Dopo la tragedia

La famiglia di Harding: «È morto sul Titan facendo ciò che amava»

L'imprenditore con una lunga esperienza di esploratore, anche al Polo Sud, viene ricordato come un uomo che viveva «per la sua famiglia, per i suoi affari e per la prossima avventura»
©Felix Kunze/Blue Origin
Ats
23.06.2023 12:14

«Se possiamo trarre una piccola consolazione da questa tragedia è che l'abbiamo perso mentre faceva ciò che amava». Lo hanno dichiarato i familiari del miliardario britannico Hamish Harding, 58 anni, uno dei passeggeri morti a bordo del Titan dopo l'implosione del sommergibile, come si legge in un comunicato diffuso dalla società del tycoon, la Action Aviation, specializzata nella compravendita di aeromobili. L'imprenditore con una lunga esperienza di esploratore, anche al Polo Sud, viene ricordato come un uomo che viveva «per la sua famiglia, per i suoi affari e per la prossima avventura».

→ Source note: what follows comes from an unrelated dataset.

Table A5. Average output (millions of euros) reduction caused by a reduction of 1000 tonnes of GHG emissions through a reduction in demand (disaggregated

Mentre i parenti di altri due passeggeri scomparsi nella catastrofe avvenuta vicino al relitto del Titanic, Shahzada Dawood, 48 anni, e il figlio 19enne Suleman Dawood, pachistani naturalizzati britannici (e maltesi), nel loro comunicato oltre a esprimere il proprio dolore per le vittime hanno sottolineato come «ogni tragedia di questa portata, tiri fuori il meglio e il peggio delle persone» per poi proseguire in tono critico rispetto alle polemiche sulla vicenda: «Alcuni fanno di tutto per aiutare e sostenere, altri usano questi momenti per un tornaconto personale».

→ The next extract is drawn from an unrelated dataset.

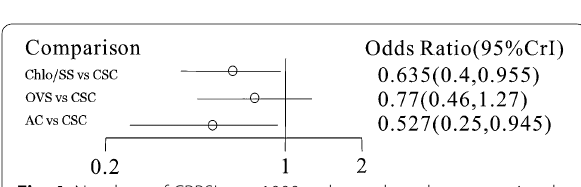
Fig. 4 Numbers of CRBSIs per 1000 catheter-days: the conventional standard catheter versus chlorhexidine/silver sulfadiazine and antibiotic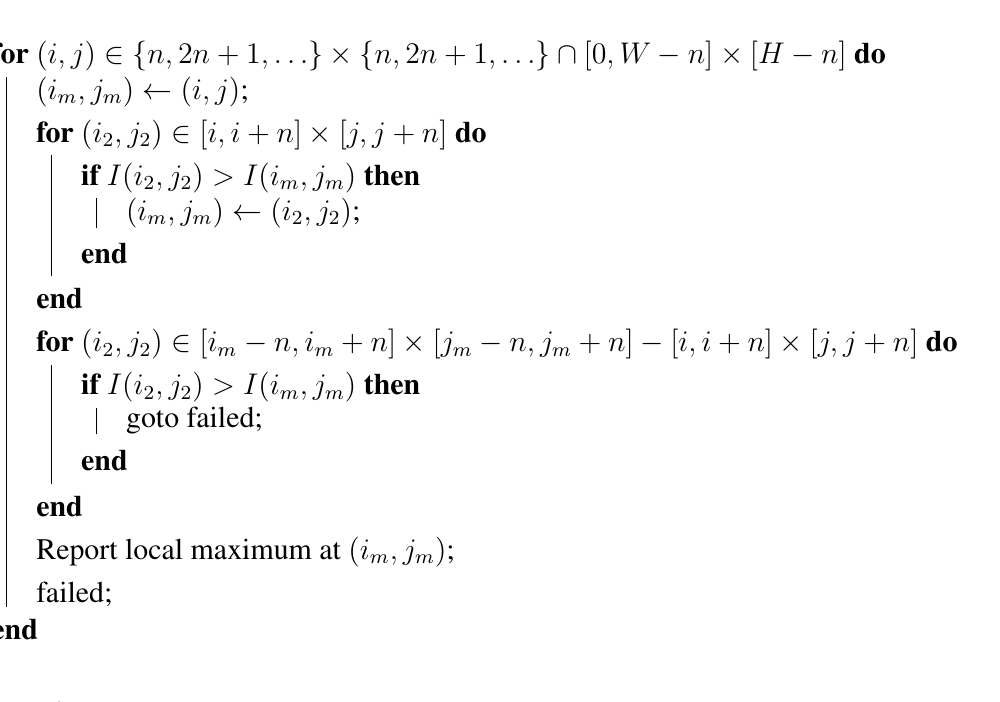
Algorithm 1: Non-maximal suppression in 2 dimensions proposed in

Intanto prosegue anche la polemica sui livelli di sicurezza del Titan. In merito è intervenuto, ai microfoni della britannica Times Radio, Guillermo Söhnlein, il co-fondatore nel 2009 della OceanGate Expeditions, la società proprietaria del sommergibile, che ha replicato alle accuse lanciate da James Cameron, regista del kolossal «Titanic». Ha difeso Stockton Rush, il patron di OceanGate morto sul Titan, affermando che non solo aveva grande esperienza ma si era impegnato a garantire la massima sicurezza nella realizzazione del progetto.